• [CHALLENGE]: Update the data from the line containing "common name: Eurasian blackcap" through the line containing "scientific name: Linaria alpina" by replacing "phylum" with "division" and leaving everything else unchanged. Return only those lines.

• [MATERIAL TO PROCESS]:
<<<<

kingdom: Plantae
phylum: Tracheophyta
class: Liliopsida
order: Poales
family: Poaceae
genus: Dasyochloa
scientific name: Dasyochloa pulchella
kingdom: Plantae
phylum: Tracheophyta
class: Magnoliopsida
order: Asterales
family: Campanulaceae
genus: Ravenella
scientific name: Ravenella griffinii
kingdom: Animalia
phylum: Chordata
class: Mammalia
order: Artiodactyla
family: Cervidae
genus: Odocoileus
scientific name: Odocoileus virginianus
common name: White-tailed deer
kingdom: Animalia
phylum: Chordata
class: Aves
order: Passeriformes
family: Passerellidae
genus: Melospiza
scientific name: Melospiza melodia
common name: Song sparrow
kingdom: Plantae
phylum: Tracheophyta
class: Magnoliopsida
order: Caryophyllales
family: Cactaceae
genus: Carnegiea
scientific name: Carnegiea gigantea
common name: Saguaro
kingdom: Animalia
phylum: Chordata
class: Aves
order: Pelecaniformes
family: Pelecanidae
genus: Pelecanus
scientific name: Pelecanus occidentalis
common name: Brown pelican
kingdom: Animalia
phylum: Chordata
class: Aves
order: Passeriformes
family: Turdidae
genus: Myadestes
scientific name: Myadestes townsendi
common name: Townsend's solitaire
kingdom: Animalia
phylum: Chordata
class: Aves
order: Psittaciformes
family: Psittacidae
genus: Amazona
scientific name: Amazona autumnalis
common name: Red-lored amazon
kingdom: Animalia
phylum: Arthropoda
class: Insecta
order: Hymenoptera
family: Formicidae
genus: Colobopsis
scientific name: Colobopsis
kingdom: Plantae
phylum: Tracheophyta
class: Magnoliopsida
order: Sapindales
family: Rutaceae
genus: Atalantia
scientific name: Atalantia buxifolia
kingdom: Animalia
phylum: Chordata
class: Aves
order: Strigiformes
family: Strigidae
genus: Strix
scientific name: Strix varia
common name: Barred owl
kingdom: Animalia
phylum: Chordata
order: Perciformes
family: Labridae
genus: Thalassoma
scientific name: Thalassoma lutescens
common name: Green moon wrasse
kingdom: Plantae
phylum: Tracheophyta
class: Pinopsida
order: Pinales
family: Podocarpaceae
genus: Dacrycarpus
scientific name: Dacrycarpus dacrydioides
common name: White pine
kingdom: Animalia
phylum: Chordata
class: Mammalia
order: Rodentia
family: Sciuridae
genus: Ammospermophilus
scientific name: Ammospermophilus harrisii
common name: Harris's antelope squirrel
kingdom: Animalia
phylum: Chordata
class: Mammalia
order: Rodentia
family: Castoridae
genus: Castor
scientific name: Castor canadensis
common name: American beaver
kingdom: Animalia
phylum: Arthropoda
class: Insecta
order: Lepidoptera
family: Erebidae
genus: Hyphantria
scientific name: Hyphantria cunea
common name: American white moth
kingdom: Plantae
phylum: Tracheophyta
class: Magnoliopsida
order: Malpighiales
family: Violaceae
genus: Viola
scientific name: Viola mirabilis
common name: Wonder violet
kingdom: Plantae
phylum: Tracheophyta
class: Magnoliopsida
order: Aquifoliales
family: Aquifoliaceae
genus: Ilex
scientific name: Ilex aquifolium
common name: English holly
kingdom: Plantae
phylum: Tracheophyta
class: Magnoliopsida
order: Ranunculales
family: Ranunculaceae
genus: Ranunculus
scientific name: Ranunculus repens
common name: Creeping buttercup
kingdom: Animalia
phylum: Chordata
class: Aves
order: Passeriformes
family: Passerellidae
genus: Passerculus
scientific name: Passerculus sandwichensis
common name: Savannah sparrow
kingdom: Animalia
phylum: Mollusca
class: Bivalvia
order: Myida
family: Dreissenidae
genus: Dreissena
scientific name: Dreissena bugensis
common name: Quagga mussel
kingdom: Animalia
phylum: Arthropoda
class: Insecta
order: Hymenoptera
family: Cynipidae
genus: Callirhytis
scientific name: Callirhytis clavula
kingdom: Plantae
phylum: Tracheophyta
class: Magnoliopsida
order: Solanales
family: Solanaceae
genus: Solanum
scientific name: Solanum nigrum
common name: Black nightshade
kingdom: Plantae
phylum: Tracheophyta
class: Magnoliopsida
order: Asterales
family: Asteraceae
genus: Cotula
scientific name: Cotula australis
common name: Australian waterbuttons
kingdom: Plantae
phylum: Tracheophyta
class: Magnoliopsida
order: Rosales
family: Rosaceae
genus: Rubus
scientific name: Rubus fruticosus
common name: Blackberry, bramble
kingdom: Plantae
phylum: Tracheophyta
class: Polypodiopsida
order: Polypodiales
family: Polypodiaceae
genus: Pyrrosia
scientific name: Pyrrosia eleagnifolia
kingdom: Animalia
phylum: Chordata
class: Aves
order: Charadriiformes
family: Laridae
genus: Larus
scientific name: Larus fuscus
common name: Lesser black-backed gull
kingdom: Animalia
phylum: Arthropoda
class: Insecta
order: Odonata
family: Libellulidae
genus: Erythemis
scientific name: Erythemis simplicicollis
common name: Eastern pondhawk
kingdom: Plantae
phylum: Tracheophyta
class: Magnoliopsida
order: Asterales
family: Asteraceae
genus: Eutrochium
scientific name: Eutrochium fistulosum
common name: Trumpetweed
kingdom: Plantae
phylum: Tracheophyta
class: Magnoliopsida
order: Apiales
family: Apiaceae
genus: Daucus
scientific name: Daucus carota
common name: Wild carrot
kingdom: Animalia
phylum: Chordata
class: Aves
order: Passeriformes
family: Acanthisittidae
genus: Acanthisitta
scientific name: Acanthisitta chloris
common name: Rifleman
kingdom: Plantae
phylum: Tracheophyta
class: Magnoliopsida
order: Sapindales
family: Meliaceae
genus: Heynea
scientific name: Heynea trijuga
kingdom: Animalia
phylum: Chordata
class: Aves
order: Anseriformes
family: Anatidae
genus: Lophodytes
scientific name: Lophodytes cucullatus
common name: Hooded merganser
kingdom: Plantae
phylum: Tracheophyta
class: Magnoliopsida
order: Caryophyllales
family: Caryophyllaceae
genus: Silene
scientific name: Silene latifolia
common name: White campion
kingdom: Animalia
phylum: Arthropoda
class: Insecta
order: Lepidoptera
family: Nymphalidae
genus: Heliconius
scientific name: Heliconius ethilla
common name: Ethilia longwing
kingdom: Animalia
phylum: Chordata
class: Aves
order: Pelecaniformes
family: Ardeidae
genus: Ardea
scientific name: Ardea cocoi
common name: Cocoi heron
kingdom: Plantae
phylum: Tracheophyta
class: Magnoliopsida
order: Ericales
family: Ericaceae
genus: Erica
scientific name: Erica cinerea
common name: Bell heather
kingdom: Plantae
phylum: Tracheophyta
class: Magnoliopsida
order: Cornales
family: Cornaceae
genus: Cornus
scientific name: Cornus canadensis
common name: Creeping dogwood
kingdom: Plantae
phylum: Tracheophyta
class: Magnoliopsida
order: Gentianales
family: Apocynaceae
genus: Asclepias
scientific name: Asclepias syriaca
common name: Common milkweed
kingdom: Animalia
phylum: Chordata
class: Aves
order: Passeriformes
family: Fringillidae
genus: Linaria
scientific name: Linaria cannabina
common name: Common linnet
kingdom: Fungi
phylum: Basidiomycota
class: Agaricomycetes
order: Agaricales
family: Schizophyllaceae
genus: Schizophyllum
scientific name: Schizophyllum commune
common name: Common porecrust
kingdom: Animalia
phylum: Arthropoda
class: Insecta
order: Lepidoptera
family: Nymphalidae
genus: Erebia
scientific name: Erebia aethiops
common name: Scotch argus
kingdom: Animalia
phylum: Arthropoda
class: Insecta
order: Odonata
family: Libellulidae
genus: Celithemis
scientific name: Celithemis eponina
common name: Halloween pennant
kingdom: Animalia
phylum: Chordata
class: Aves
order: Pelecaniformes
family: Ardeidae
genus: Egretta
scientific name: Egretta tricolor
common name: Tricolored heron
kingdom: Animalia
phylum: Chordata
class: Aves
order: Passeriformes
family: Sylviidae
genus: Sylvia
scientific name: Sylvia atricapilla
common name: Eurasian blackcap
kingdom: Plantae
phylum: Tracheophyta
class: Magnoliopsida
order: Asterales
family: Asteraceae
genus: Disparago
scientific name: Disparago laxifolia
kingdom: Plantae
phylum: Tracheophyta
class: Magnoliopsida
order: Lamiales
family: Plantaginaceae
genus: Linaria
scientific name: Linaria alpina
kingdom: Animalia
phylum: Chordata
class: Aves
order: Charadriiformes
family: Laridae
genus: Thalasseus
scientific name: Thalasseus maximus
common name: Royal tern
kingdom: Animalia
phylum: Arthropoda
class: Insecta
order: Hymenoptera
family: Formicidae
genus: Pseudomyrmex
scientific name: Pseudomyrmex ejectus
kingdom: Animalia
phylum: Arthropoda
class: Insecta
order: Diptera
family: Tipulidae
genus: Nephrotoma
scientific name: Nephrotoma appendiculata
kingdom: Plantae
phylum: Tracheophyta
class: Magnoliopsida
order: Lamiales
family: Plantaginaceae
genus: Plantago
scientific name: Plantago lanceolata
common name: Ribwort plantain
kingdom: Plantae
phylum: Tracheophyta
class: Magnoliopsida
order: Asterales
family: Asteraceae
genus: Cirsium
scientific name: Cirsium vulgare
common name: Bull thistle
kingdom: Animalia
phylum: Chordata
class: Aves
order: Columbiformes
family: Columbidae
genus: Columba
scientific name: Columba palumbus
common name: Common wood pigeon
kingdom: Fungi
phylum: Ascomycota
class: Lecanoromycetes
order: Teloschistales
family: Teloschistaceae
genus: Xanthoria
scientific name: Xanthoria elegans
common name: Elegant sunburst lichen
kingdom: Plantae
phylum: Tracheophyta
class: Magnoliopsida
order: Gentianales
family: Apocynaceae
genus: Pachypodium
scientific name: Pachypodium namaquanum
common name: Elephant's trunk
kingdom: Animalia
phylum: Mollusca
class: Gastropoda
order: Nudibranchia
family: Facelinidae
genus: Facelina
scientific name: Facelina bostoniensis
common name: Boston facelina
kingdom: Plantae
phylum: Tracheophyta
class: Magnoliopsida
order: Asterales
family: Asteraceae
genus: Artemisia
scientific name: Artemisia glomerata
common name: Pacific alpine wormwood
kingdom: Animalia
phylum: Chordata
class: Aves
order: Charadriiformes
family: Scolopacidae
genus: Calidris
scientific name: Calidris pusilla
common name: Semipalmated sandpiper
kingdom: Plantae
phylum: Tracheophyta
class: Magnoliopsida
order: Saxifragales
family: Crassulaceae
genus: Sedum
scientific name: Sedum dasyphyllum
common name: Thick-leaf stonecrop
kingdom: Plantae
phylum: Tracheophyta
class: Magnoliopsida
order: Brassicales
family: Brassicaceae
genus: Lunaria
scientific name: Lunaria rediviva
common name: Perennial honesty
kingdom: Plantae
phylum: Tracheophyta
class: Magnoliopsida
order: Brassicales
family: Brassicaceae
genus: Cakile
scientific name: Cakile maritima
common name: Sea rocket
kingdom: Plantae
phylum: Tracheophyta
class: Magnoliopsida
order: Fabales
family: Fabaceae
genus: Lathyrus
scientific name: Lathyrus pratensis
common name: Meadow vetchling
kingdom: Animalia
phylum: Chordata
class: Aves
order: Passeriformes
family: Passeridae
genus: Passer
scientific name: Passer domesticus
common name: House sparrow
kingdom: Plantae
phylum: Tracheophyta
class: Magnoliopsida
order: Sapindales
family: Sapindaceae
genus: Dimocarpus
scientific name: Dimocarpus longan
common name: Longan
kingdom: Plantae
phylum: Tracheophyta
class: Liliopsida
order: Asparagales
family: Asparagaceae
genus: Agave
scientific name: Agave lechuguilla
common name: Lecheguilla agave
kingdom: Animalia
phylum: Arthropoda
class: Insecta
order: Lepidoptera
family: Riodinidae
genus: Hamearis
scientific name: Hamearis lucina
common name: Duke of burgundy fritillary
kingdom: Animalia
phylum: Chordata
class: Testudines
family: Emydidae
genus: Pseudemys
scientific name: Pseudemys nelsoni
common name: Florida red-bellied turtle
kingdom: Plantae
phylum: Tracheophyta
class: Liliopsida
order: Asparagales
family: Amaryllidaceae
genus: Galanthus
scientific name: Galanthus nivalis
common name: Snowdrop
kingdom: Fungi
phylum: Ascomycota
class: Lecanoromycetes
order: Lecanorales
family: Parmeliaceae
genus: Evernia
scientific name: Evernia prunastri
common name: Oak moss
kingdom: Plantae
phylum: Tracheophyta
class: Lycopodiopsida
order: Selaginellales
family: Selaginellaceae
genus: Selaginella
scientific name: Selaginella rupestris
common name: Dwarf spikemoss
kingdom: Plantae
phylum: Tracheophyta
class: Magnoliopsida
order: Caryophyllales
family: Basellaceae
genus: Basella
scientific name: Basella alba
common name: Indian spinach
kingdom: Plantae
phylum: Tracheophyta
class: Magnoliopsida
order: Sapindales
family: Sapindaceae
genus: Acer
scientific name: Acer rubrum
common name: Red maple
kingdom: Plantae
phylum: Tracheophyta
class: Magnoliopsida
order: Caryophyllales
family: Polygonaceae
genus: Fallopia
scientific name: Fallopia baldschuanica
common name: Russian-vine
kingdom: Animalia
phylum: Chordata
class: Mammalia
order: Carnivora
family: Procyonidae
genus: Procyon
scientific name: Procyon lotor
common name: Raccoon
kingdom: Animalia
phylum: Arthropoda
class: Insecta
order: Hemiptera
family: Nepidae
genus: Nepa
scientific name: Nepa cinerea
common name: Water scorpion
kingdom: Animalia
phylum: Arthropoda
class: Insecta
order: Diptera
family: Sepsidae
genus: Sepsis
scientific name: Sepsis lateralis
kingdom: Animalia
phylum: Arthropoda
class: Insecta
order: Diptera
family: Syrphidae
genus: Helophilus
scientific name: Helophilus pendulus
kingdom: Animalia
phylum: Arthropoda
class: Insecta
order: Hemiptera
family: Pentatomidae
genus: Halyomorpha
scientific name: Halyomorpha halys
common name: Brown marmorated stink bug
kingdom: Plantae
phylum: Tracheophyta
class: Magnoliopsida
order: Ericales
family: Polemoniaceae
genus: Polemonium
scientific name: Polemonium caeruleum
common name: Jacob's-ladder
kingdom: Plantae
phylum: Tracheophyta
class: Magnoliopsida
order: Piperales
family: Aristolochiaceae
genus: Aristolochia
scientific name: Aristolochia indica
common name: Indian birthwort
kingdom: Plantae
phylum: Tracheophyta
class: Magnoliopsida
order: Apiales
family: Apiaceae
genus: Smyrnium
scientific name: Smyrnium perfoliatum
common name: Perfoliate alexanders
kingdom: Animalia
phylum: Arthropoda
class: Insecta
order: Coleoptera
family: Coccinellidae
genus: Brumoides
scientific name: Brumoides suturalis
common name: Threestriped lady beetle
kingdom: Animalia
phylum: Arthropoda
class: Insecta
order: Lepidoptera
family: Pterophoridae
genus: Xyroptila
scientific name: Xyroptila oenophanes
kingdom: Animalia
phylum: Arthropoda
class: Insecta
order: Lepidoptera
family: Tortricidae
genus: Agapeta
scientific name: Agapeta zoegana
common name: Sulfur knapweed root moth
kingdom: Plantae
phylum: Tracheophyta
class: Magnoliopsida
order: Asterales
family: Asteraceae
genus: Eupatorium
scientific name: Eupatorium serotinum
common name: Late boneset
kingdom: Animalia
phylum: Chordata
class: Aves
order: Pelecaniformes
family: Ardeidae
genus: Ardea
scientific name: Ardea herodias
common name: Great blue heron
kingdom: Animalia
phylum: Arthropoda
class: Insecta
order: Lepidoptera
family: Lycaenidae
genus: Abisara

>>>>

• [WRITTEN SOLUTION]:
common name: Eurasian blackcap
kingdom: Plantae
division: Tracheophyta
class: Magnoliopsida
order: Asterales
family: Asteraceae
genus: Disparago
scientific name: Disparago laxifolia
kingdom: Plantae
division: Tracheophyta
class: Magnoliopsida
order: Lamiales
family: Plantaginaceae
genus: Linaria
scientific name: Linaria alpina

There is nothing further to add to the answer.